Sounds to me like everything is fine. Little ones tend to be really hyper. Maybe if you hold a cheerio near your wrist where he has to climb across your hand it can work to pick him up. 

I have a younger female who is friendly, sometimes she will climb onto my hand and partially up my arm on her own. Other times I want to pick her up but she will hang onto the bars of the cage with her hands till she goes sideways which is pretty funny. So I let her go back in. 
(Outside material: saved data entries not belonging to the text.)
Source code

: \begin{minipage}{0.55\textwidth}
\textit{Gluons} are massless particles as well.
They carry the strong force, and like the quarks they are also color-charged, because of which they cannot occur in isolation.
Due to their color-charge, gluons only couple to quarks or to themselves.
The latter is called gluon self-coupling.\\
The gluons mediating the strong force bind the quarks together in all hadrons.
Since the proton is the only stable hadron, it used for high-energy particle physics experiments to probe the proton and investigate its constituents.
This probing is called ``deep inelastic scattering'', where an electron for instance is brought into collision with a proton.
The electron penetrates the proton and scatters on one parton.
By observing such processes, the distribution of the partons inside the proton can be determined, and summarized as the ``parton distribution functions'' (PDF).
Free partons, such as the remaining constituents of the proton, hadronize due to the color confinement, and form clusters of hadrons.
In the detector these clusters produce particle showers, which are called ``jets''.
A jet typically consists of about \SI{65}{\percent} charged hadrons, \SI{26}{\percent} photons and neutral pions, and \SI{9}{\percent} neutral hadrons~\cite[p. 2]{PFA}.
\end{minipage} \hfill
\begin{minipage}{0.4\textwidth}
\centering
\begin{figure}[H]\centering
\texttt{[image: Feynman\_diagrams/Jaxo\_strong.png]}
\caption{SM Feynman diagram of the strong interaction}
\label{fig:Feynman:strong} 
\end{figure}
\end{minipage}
It may also depend on how sleepy they are. Being nocturnal, they seem less adventurous in the light, but after it gets dim at night or early in the morning they are much more likely to want to explore, play games etc. 

have fun!


----------



## Squeakfluff (Dec 7, 2015)

My rat Niko is the same way. Some rats are just skittish, nothing's wrong with them ^^


----------



## fera (Dec 10, 2015)

They tend to be like that, not liking being held directly when they're younger, thats fine, they'll get over it. My boys are about 9/10 months now, and they've only recently started being ok with being picked up. They also only recently started enjoying pets and rubs <3 so it's ok, they'll likely get used to it in a while


----------



## Heyyouguys (Jun 19, 2016)

One of my boys is the same and they're 4 months now. One boy will go limp when I pick him up and loves a cuddle, but my other boy will spin his tail and claw me and just generally hates being picked up! He's happy to be scratched and stroked and tickled... but no matter how much I try to talk to him and soothe him and support his entire body when he's being carried, he just hates it. And I guess that's just how some rats are?


----------



## Fu-Inle (Jan 22, 2015)

Babies generally hate being picked up, even if they've been well socialised. I try to avoid grabing them too much and instead getting them to climb onto my hand.


----------



## Rattielover965 (Apr 26, 2016)

katiemw said:


> my new but he doesn't seem to like actually being grabbed. I try to pick him up from the underside or sides as much as possible, since I know they get scared if you grab from the top. But, once I pick him up (usually by scooping him and quickly bringing him close to my chest), he's fine.


rats shouldn't be "grabbed".they should not be picked up from above because predators come from above.


----------



## moonkissed (Dec 26, 2011)

Fu-Inle said:


> Babies generally hate being picked up, even if they've been well socialised. I try to avoid grabing them too much and instead getting them to climb onto my hand.


I disagree, a baby with great temperament should be perfectly fine handled and picked up. Zero struggle or issues what so ever. it is actually part of temperament testing many breeders use!

Sadly though many rats are just not that way.

Being picked up is scary. Put yourself in their shoes, if some giant just snatched you up, I might be alittle worried lol
The rat may love you and like being with you but still have some trust issues or just be fearful of being picked up.

One of the best things to do is just make sure you are picking them up carefully and correctly. But for the most part this is a fear that is hard to get over as being picked up reinforces is. 
I'd work on training them to crawl into your hand if you can.


----------